* **Goal of the exercise**: Lines before the one containing "magazine: none [1337,897,1449,941]" are excluded; retype that line and all remaining lines of the material exactly.

* **Data to use**:
▬▬▬▬▬▬▬▬▬▬

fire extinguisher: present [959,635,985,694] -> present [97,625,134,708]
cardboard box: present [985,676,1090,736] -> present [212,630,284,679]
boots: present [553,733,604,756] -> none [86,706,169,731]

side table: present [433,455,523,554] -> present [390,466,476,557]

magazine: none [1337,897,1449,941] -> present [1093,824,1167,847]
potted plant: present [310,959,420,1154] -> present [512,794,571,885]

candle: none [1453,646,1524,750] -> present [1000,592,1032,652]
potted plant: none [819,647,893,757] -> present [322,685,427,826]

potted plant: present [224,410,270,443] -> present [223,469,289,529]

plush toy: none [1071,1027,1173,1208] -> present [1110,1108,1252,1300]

▬▬▬▬▬▬▬▬▬▬

* **Response below**:
magazine: none [1337,897,1449,941] -> present [1093,824,1167,847]
potted plant: present [310,959,420,1154] -> present [512,794,571,885]

candle: none [1453,646,1524,750] -> present [1000,592,1032,652]
potted plant: none [819,647,893,757] -> present [322,685,427,826]

potted plant: present [224,410,270,443] -> present [223,469,289,529]

plush toy: none [1071,1027,1173,1208] -> present [1110,1108,1252,1300]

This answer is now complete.